Perfectly Flawed said 8 years, 7 months ago:

I’m new to BlahTherapy, but I’m happy to be here.

When I was 13 I was diagnosed with clinical depression. I don’t tell everybody, but when I do, they say “You? Really! You’re always in a good mood, you’re like never sad.”
Well the truth is, is depression is more than being sad. I learned that quickly.
I became confused, frustrated, stressed, hopeless. All of these adjectives in my head, everyday of my life. I felt overweight, unwanted, undesirable. While I was trying my best to make it seem like I was fine, I wasn’t. I fooled everyone. It was the perfect cover.
By the time I turned 14 I turned to something I thought I never would. I began to self-harm. I turned to my friends and teachers for help, getting everything that they could give me. Finally after 6 months I tried to overdose on a few pills. Nothing worked and nothing could take me out of here.
I didn’t want to seek help. But when my mom found my scars, I had no choice, right?
Now I am 19 years old, I have completely turned myself around. I went to trade school and I have become a very successful beautician, and I one day hope to write a screenplay that will make people’s eyes water-from laughing too hard. When I was 16 I decided to lose weight, making myself 45 pounds lighter and 45% happier.

Data listing
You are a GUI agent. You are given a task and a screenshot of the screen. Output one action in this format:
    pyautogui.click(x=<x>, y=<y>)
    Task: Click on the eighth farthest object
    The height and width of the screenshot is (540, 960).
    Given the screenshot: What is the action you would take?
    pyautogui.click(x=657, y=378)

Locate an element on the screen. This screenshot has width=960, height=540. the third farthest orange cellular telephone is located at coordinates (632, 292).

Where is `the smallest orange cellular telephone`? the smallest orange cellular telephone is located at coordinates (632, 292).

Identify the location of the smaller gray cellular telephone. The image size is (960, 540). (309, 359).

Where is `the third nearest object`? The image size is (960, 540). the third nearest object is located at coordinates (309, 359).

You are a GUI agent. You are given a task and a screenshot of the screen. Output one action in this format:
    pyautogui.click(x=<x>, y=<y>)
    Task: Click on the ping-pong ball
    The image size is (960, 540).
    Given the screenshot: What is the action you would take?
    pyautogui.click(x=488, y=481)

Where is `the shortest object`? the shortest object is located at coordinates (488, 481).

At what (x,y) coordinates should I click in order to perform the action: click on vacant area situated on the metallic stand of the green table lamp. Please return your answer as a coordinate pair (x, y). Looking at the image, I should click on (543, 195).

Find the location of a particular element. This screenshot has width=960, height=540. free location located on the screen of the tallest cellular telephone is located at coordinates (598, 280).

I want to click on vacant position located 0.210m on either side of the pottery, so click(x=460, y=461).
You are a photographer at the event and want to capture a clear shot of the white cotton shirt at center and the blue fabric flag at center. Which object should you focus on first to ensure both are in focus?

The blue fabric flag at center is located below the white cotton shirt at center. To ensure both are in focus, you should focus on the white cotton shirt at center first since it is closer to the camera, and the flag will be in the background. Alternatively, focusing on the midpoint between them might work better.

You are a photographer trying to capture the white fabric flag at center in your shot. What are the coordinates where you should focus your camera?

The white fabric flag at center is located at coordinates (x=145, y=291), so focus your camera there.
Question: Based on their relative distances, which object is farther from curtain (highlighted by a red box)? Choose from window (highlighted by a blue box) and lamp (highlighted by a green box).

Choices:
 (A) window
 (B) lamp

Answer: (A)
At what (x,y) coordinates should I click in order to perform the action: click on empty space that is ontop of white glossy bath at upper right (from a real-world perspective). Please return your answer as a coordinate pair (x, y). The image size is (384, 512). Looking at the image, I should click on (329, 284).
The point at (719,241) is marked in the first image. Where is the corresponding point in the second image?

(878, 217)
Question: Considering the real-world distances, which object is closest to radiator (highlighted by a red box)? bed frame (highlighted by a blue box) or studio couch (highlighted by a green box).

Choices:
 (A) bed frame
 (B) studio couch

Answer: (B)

Required work
1: Answer these questions about the post on depression, using only what it states.
(a) How old was the writer when diagnosed with clinical depression?
(b) What did the writer become after going to trade school?
(c) How many pounds did the writer lose after deciding to lose weight at 16?
2: Resume the post on depression, picking up right after its final sentence.

List of answers
1:
(a) 13 years old
(b) A very successful beautician
(c) 45 pounds

2:
I look back on when I was 15, trying to get help and thinking that no one cared about me. They did. I think, they gave me all they could, and I’m ok with that. But the one thing that I cannot stress enough, is this.
You can scream and say no one cares and no one is giving help, but there will come a point where you need to get up, and help yourself as well.
I can proudly say, that I did indeed help myself. It’s not easy. It took a lot of trial and error, but if I can wake up in the morning and still open my window shades, I want to help others do that, too.

Thank you.
~Perfectly Flawed

Deleted User said 8 years, 7 months ago:

@racingcoconuts

BlahTherapy is happy to have you here, Ali ^_^. I hope you enjoy your stay, there are a lot of wonderful people here who would love to help and be helped. Your story is wonderful, I’m so happy that you made it through all of that. It must have been quite difficult, as you said. Thank you for sharing it :) .

big pipsqueak said 8 years, 7 months ago:

I hope my story ends like yours did.